Reproduce the material from its first line up to and including the line that contains "72: (658, 721)". Leave the pictures out.
Material for this exercise section start
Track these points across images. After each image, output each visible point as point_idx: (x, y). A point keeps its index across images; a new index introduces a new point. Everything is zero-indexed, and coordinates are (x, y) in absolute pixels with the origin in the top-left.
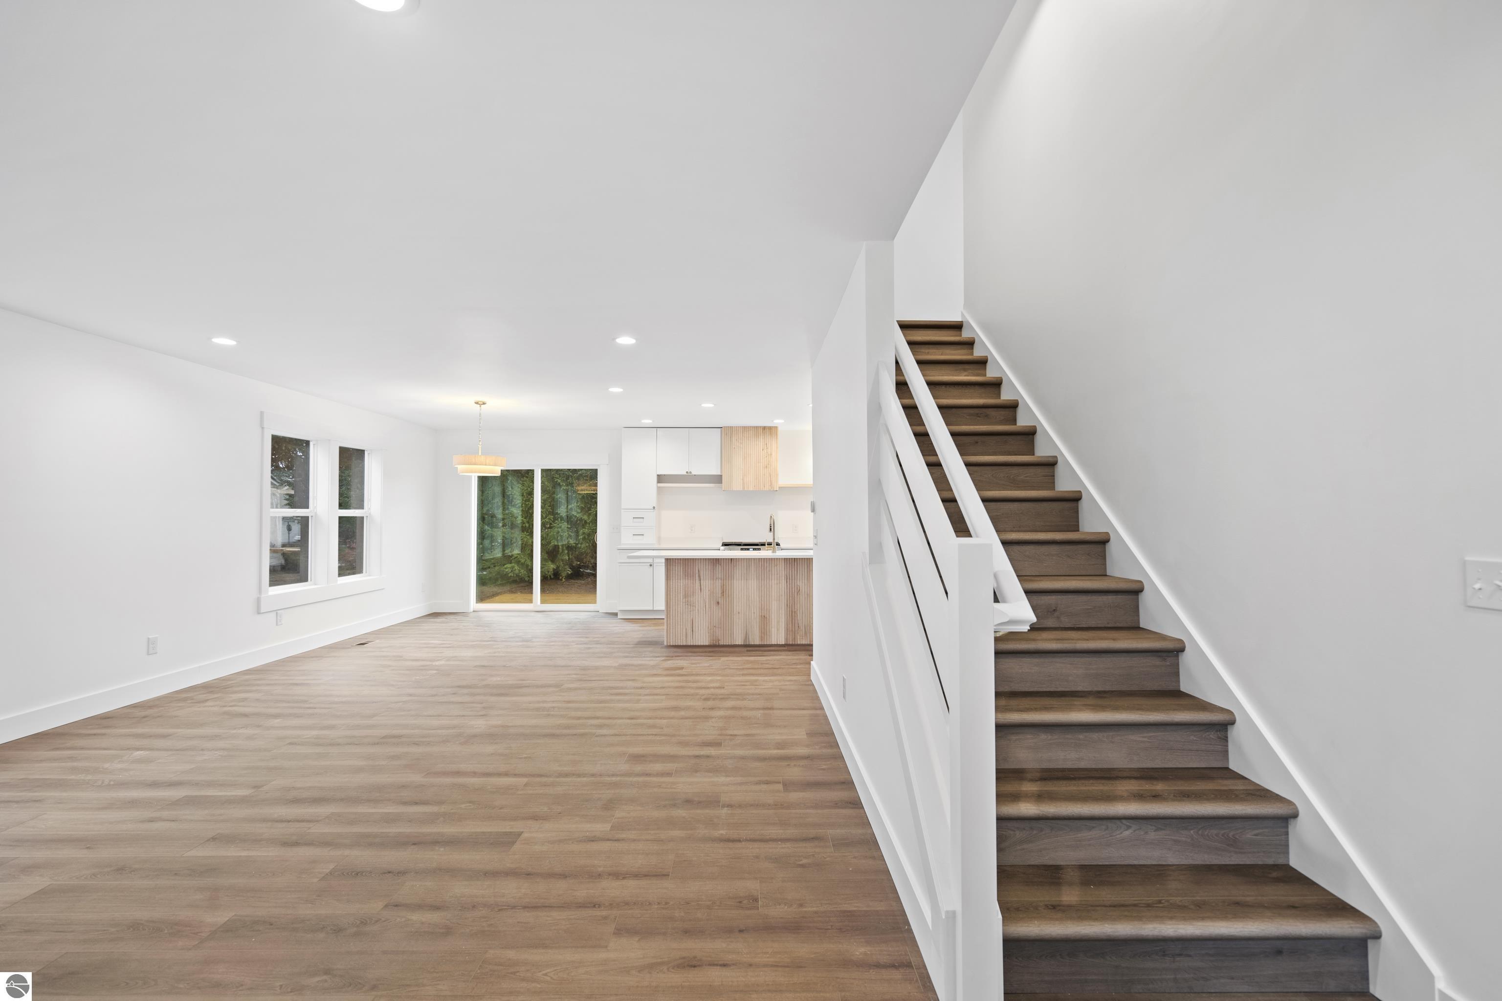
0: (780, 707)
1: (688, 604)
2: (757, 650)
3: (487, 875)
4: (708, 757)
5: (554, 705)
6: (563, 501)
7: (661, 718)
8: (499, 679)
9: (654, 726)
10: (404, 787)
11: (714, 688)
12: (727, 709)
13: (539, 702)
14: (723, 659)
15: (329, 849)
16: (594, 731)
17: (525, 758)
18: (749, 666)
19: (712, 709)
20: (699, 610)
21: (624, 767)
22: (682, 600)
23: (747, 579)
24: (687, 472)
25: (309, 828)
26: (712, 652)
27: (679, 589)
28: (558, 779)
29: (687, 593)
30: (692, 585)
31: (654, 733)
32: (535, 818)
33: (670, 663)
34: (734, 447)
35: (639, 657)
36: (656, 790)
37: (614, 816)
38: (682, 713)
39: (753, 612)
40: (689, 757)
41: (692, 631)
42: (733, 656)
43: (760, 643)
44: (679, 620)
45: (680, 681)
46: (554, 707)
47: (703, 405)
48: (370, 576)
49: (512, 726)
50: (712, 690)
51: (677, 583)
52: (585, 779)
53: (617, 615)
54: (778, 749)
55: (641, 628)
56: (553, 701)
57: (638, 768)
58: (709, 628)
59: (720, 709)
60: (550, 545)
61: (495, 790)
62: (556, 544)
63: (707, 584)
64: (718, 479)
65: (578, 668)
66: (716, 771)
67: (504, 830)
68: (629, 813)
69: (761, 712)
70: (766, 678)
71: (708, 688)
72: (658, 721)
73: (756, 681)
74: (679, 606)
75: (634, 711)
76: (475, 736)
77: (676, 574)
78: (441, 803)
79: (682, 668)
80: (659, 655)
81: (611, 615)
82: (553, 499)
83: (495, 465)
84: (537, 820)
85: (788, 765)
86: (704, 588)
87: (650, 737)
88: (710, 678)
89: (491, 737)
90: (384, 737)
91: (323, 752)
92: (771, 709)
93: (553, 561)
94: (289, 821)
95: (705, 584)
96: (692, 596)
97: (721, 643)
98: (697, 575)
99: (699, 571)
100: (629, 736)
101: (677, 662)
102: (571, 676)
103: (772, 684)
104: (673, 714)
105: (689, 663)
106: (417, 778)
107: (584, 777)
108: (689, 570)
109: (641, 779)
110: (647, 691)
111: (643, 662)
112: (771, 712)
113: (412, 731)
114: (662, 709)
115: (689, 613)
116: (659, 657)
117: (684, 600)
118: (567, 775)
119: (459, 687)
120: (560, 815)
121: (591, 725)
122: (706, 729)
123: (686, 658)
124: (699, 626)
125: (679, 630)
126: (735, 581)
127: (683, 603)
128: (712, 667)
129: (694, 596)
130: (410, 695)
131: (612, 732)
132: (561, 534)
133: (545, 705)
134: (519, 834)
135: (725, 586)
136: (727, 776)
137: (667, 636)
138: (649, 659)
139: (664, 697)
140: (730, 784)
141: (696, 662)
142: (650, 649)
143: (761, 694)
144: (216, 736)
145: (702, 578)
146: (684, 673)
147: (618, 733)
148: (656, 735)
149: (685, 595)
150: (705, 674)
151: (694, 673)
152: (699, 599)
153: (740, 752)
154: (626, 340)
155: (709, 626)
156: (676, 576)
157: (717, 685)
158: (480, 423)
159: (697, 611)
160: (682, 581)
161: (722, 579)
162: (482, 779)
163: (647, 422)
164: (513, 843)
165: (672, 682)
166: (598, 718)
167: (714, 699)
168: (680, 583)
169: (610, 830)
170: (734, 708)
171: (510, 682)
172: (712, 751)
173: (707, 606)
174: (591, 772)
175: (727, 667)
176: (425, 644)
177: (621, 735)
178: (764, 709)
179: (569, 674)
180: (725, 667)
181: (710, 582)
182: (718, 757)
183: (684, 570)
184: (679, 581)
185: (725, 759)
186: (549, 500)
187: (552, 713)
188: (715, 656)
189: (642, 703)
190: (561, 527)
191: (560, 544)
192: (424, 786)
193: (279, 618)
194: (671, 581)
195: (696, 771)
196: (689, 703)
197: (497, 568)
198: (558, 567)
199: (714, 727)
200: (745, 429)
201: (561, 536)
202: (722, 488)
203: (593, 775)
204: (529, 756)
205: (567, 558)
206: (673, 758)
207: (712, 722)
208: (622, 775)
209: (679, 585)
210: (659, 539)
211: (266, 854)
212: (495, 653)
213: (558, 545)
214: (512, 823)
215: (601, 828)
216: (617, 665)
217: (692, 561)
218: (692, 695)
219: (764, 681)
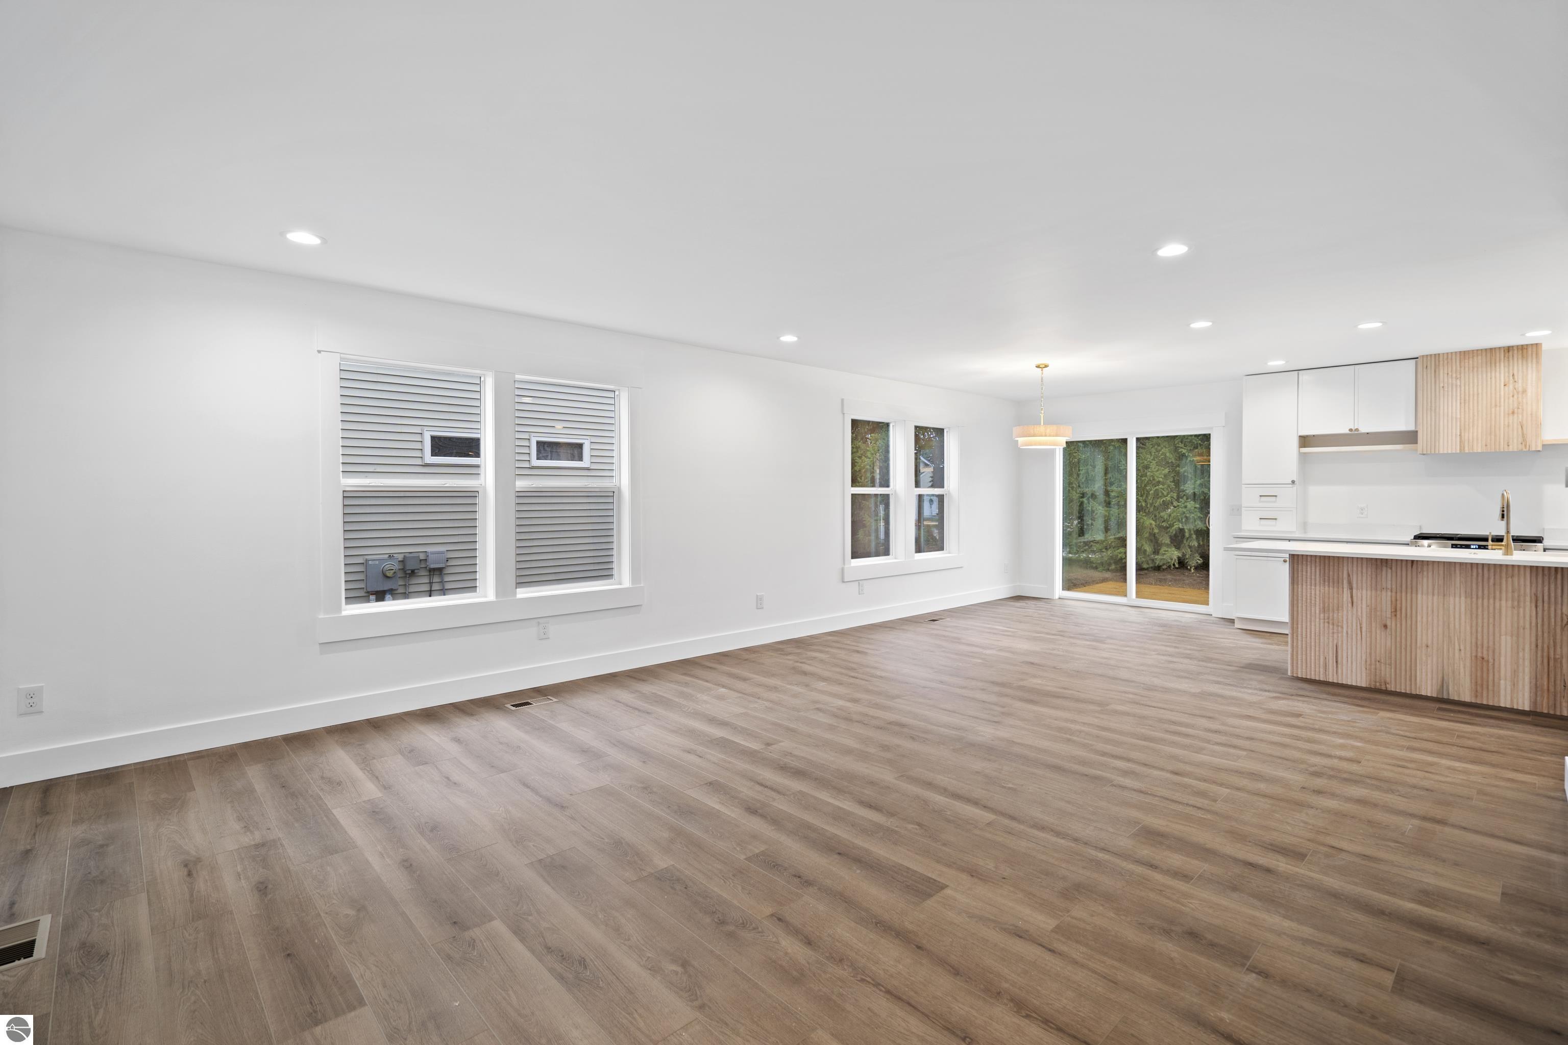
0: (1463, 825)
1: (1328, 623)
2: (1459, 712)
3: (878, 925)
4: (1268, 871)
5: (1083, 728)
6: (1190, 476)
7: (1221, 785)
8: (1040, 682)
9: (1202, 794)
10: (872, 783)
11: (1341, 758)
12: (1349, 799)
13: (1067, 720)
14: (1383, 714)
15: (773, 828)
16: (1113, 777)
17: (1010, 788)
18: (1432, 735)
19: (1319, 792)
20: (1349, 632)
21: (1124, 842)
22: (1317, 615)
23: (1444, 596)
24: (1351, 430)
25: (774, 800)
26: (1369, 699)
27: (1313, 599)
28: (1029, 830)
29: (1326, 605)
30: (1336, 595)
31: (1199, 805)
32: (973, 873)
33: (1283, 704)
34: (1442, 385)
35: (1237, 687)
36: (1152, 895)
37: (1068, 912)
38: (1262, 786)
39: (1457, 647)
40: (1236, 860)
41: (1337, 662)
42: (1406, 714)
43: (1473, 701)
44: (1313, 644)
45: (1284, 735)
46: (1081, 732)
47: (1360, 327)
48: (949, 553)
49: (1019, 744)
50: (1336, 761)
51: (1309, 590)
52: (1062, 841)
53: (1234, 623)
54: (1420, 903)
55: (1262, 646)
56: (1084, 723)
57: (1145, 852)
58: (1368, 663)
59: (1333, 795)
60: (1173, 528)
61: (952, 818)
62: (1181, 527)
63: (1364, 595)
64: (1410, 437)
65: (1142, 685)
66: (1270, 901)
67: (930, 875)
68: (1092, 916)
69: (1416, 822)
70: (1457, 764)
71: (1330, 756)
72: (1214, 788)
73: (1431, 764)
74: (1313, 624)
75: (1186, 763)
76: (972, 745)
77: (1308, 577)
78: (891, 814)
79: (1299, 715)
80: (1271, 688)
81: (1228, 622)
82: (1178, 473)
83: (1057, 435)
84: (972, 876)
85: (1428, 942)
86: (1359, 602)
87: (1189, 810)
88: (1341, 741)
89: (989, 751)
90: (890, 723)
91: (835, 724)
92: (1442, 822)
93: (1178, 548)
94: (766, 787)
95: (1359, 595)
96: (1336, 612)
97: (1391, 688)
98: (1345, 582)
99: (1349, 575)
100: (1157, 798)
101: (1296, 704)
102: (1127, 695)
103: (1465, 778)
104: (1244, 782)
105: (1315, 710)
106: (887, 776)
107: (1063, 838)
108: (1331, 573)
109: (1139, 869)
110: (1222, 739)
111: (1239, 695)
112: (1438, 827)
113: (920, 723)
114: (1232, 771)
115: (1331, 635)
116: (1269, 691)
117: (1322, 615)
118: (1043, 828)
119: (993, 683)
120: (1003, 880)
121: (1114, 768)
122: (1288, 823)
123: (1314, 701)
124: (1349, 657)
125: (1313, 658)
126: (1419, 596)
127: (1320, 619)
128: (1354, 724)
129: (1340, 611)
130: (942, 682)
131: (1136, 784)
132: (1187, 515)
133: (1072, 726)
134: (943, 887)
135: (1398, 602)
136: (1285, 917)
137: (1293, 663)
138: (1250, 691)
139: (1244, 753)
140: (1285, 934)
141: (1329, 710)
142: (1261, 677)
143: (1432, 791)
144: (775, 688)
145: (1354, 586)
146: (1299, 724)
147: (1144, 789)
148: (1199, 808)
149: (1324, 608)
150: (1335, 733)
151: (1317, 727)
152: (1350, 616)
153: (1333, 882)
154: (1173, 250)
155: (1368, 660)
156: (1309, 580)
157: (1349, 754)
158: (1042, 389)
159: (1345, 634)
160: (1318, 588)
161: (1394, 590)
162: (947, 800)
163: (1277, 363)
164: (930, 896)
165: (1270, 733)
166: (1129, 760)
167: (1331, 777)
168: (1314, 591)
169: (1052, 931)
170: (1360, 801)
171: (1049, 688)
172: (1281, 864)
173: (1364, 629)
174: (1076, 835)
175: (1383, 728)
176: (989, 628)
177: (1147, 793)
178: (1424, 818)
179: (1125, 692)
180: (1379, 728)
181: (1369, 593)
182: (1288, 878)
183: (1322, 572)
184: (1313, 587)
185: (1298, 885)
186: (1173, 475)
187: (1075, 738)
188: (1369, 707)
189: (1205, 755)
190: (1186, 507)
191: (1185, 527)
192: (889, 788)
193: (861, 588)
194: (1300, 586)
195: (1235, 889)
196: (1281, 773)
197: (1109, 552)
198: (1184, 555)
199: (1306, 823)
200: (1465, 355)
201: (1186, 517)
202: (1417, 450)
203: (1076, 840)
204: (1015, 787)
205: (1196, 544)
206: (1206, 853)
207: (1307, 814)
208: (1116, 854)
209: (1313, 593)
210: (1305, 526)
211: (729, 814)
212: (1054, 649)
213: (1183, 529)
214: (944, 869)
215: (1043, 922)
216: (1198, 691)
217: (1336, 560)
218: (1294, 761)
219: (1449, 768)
Material for this exercise section end
* **Answer**
Track these points across images. After each image, output each visible point as point_idx: (x, y). A point keeps its index across images; a new index introduces a new point. Everything is zero-indexed, and coordinates are (x, y) in absolute pixels with the origin in the top-left.
0: (780, 707)
1: (688, 604)
2: (757, 650)
3: (487, 875)
4: (708, 757)
5: (554, 705)
6: (563, 501)
7: (661, 718)
8: (499, 679)
9: (654, 726)
10: (404, 787)
11: (714, 688)
12: (727, 709)
13: (539, 702)
14: (723, 659)
15: (329, 849)
16: (594, 731)
17: (525, 758)
18: (749, 666)
19: (712, 709)
20: (699, 610)
21: (624, 767)
22: (682, 600)
23: (747, 579)
24: (687, 472)
25: (309, 828)
26: (712, 652)
27: (679, 589)
28: (558, 779)
29: (687, 593)
30: (692, 585)
31: (654, 733)
32: (535, 818)
33: (670, 663)
34: (734, 447)
35: (639, 657)
36: (656, 790)
37: (614, 816)
38: (682, 713)
39: (753, 612)
40: (689, 757)
41: (692, 631)
42: (733, 656)
43: (760, 643)
44: (679, 620)
45: (680, 681)
46: (554, 707)
47: (703, 405)
48: (370, 576)
49: (512, 726)
50: (712, 690)
51: (677, 583)
52: (585, 779)
53: (617, 615)
54: (778, 749)
55: (641, 628)
56: (553, 701)
57: (638, 768)
58: (709, 628)
59: (720, 709)
60: (550, 545)
61: (495, 790)
62: (556, 544)
63: (707, 584)
64: (718, 479)
65: (578, 668)
66: (716, 771)
67: (504, 830)
68: (629, 813)
69: (761, 712)
70: (766, 678)
71: (708, 688)
72: (658, 721)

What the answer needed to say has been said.